Joan Durrant, a professor in the department of Family Social Sciences at the University of Manitoba in Winnipeg, adds that we need to step back and decode our kids’ behaviour before exploding in a reactionary way. “Parents need to understand the real reasons behind children’s behaviour and not simply interpret it as defiance. As adults we need to work on our own self-regulation so that we can help kids with theirs.”

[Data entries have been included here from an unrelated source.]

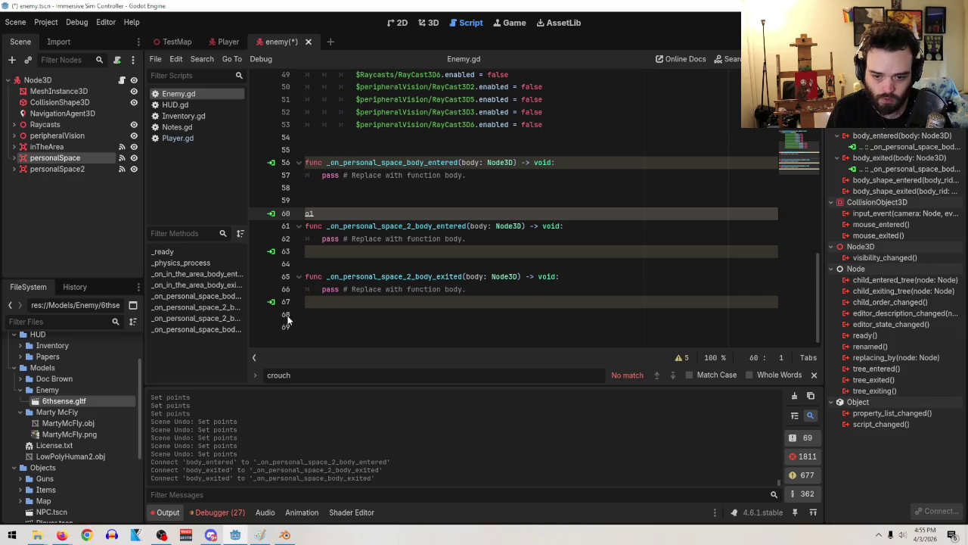
pyautogui.press('ctrl+z')
pyautogui.press('alt+Up')
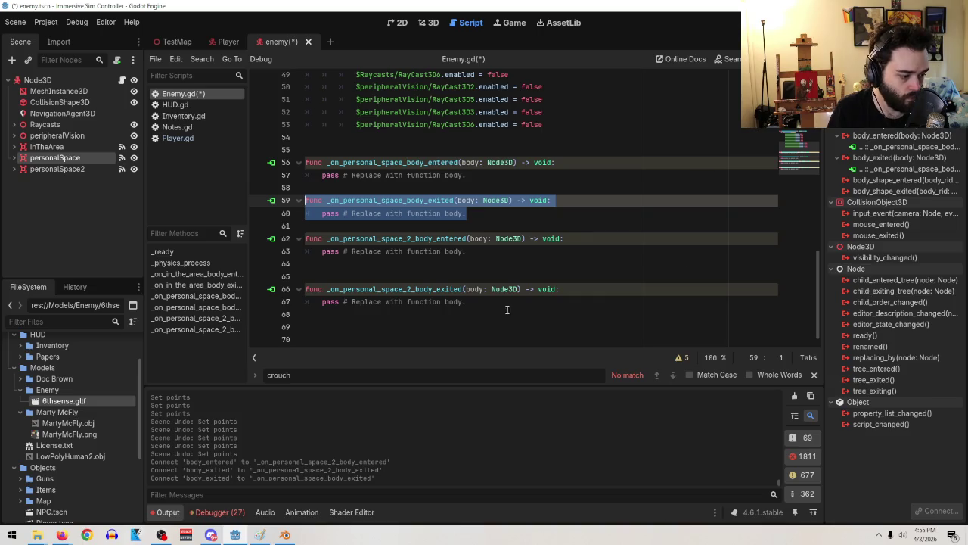
pyautogui.click(582, 212)
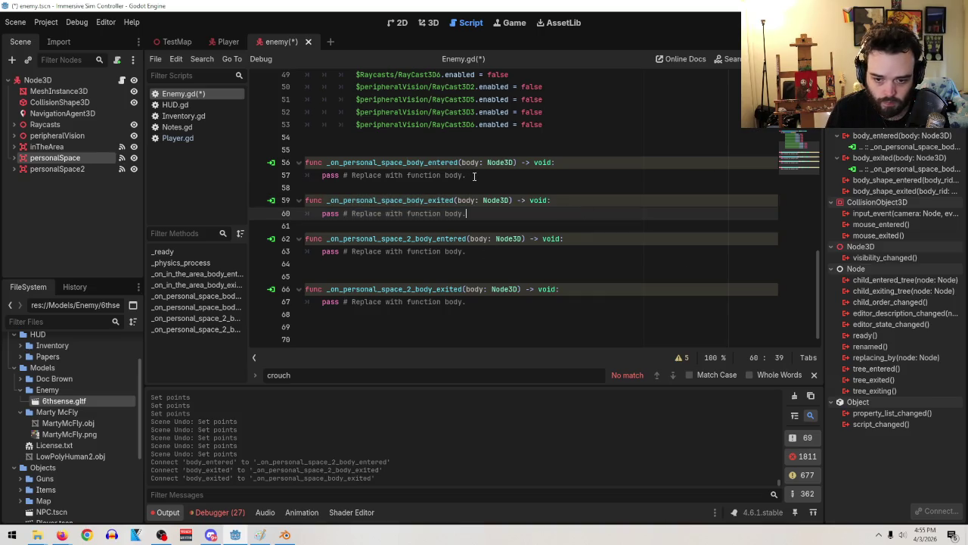
# Select the body_entered handler's pass line, switch briefly to Paint and return to the script
pyautogui.moveTo(485, 175); pyautogui.dragTo(323, 174)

Durrant’s advice has worked for Michelle Baxter, a mother of two kids, now 13 and 8, in Newmarket, Ont. Baxter vowed to change her own behaviour and break her yelling habit after she realized her children were scared of her. “They were walking on eggshells around me, and they worried about what might set me off.” She discovered that one of the biggest triggers for her was when her kids were whiny, and that the whining usually boiled down to one thing: attention. “Instead of yelling at them for whining, I asked why they were whining. Were they really hungry or bored? Usually the answer was no. If I stopped what I was doing for 15 minutes to read a book or play Lego with them, the whining stopped.” Baxter’s additional strategies for yelling less are pretty simple: Before flying off the handle, inhale and exhale while you reflect, even for a split-second, about whether this particular aggravation or infraction is worth shouting about. “Taking time to step back is huge,” she says. “If I just take a moment and breathe—and think about whether the battle is worth fighting—chances are, I won’t yell.”

For me, one particularly wrath-fuelled episode weighs on my guilty conscience: I once went into a screaming, Disney-villain-like rage when my two girls turned the freshly cleaned bathroom into a sopping-wet mess while brushing their teeth. I worried I’d scarred my poor kids for life with my accidental outrage (for which I eventually apologized, and explained to them why I lost my cool). But Cristina assures us there are positives to these situations. “If kids see that we get angry sometimes, but that we are also able to calm ourselves and come to a point of rational thought, this is good modelling. It also shows children that the people who love them the most can still disapprove of their behaviour.”

So don’t beat yourself up too much for flipping your lid—Cristina says all parents yell, and as long as it’s not frequent or belittling, it isn’t necessarily damaging. “Children need to see that their actions have an impact on others, and they need to understand that their parents can feel and express a full range of emotion. And parents have to be forgiving of themselves, because raising kids is a tough job. We’re only human.”